AlloCiné : En quoi des films comme "Au Royaume des Singes" sont-ils importants ?
Ce sont de beaux films qui suscitent l'émerveillement. On parle des espèces et on allie ça avec une belle image. C'est bien qu'il y ait des constats déprimants et réels sur ce qui ne va pas, mais je pense que c'est bien aussi qu'on garde cette capacité à s'émerveiller avec ce genre de films. Une amie me disait : "On ne protège que ce qu'on connait et ce qu'on aime." Tout est dit dans cette phrase : si on perd cette capacité à s'émerveiller de la nature, on ne la protégera plus. Ce genre de film, avec ces magnifiques images, est là pour garder ce petit trésor d'émerveillement afin que ce soit protégé par la suite.
AlloCiné : Il y a quatre ans, vous réalisiez "Chimpanzés. Aujourd'hui, vous dévoilez "Au Royaume des Singes". Pourquoi cette fascination pour les singes ?
Mark Linfield : Il y a plusieurs raisons. Tout d'abord, le tout premier job que j'ai eu, c'était à l'université, un film sur les gorilles. Je me suis rendu dans la jungle, au Congo, et j'ai senti une connection. Je sentais qu'ils étaient des cousins. C'est très facile de s'identifier à des primates, en particulier avec les singes. Les chimpanzés sont géniaux, on peut vraiment se sentir proches d'eux, mais ils se ressemblent beaucoup. Les macaques à toque, eux, ont des personnalités et des visages si distincts... On peut aisément s'identifier à eux. Et puis beaucoup de thèmes de leur vie font écho aux thèmes de nos propres existences. L'adolescence, le fait de quitter le foyer familial, les réunions en cachette ! (rires) Il y a tant de parallèles avec les humains. Je trouve ça fascinant.

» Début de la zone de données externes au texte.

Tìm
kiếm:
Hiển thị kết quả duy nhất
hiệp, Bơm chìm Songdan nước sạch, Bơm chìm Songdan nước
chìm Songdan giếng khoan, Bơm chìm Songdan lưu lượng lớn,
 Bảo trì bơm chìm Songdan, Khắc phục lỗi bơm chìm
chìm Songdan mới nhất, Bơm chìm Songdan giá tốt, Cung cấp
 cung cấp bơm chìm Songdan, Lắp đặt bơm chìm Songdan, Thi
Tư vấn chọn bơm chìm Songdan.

On peut aisément s'identifier à eux
AlloCiné : En quoi l'espèce des macaques à toques vous a-t-elle intéressée en particulier ?

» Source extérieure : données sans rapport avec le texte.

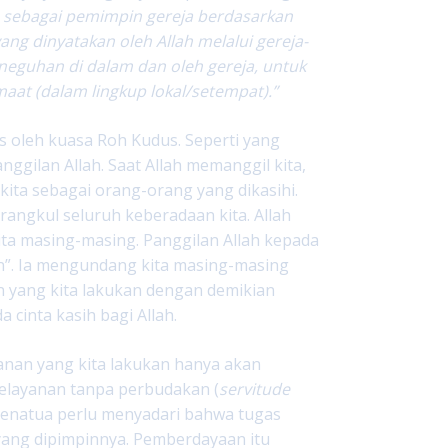
ja sebagai pemimpin gereja berdasarkan
ang dinyatakan oleh Allah melalui gereja-
neguhan di dalam dan oleh gereja, untuk
at (dalam lingkup lokal/setempat).”
tus oleh kuasa Roh Kudus. Seperti yang
nggilan Allah. Saat Allah memanggil kita,
kita sebagai orang-orang yang dikasihi.
rangkul seluruh keberadaan kita. Allah
ita masing-masing. Panggilan Allah kepada
n”. Ia mengundang kita masing-masing
n yang kita lakukan dengan demikian
cinta kasih bagi Allah.
yanan yang kita lakukan hanya akan
elayanan tanpa perbudakan (
servitude
penatua perlu menyadari bahwa tugas
ng dipimpinnya. Pemberdayaan itu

Je suis allé à la rencontre des macaques à toques il y a 18 ans. J'avais rencontré le scientifique qui travaille sur cette espèce depuis 60 ans et j'avais passé du temps avec les animaux. J'avais été fasciné par leur structure sociale. Il y a cette hiérarchie, qui est un peu comme le système de caste indienne, c'est incroyable. Les animaux tout en bas de l'échelle sont les plus ingénieux, inventifs... Il y a 18 ans, je savais déjà qu'il y avait avec eux matière à faire un incroyable film, qu'on pouvait raconter une incroyable histoire à propos de ce système social. Il y a tant de parallèles avec les humains. Il y a de quoi faire un drame très crédible en suivant ces animaux.
AlloCiné : Quelle est la principale qualité à avoir lorsqu'on part faire un film de ce type ?
On doit être très patient. Nous avons passé deux ans et demi juste à filmer. Et puis il faut aimer le travail d'équipe : on filme ensemble quatorze heures par jour, on mange ensemble, on voit plus son équipe qu'on ne voit sa femme. C'est comme être marié, mais plus que ça... (rires) On a besoin de tolérance envers son équipe. Et puis on a aussi besoin de comprendre le comportement des animaux, afin d'être capable d'anticiper, de prévoir, de capter les bonnes choses. Travailler avec le scientifique nous a beaucoup aidé à ce niveau. Au final, cette aventure est un grand investissement émotionnel car ça prend trois ans de votre vie.